Tuesday, January 19, 2010

Oddity

So I think that maybe there's a small chance I don't want to be her boyfriend, not as such anyway. My attraction to her hasn't really ever been on the physical side. Not to say I don't find her attractive, but unlike some women I've gone after, my primary motivation in speaking to her isn't trying to fuck her. It's like...I'd just like to hang out with her. I'd like her to be a closer friend than she is at the moment. I'd like somebody to stay up until dawn with watching movies. I guess that what I want sort of necessitates being her boyfriend, which is unfortunate for me, but I think it's a sign of maturity that I'm beginning to entertain the idea of settling. Though, to be honest, I'm switching back and forth between
A. being okay with a mere friendship
B. Wanting to go on the offensive and simply will my way into her good graces
and C. Wanting to say "fuck it" to the whole thing and be pissed at her for Zoning me and myself for letting it happen.

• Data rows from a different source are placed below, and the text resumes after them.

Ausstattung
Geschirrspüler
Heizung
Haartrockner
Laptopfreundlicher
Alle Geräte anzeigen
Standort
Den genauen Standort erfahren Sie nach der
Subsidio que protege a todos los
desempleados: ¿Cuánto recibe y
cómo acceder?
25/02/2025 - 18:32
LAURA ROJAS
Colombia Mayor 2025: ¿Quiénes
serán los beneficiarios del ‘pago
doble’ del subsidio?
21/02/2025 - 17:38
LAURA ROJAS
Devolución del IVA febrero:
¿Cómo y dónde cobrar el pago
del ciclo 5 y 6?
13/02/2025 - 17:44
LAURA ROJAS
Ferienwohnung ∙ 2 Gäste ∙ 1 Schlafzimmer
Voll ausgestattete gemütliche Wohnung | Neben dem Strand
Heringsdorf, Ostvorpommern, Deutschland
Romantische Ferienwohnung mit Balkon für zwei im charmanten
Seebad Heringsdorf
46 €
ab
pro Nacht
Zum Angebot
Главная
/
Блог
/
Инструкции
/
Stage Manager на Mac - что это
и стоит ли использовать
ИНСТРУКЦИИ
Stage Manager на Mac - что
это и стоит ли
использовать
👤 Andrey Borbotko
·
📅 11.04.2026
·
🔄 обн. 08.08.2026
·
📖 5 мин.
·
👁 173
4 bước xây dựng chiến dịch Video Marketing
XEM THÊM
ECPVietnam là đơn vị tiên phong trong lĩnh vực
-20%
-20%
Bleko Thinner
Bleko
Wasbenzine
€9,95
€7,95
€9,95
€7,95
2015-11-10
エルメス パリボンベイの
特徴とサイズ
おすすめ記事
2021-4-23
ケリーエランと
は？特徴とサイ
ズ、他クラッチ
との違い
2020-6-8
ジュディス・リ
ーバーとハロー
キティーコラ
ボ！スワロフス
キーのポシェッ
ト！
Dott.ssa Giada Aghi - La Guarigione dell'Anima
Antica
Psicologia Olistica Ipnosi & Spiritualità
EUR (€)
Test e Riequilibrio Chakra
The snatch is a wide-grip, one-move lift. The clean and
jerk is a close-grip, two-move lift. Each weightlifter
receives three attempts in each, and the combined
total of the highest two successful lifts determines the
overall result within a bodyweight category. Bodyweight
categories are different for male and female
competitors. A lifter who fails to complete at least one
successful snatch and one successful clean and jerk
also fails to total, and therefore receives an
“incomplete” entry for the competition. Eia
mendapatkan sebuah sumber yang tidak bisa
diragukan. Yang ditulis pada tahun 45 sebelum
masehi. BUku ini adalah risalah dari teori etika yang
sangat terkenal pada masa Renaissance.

ETA: Holy crap, I can't believe I forgot to add a quote, much less one from one of my favorite movies which seems so very fitting.


"I wanna be with her more, I wanna be with her all the time, and I wanna tell her things I don't even tell you or mum. And I don't want her to have another boyfriend. I suppose if I could have all those things, I wouldn't really mind if I touched her or not."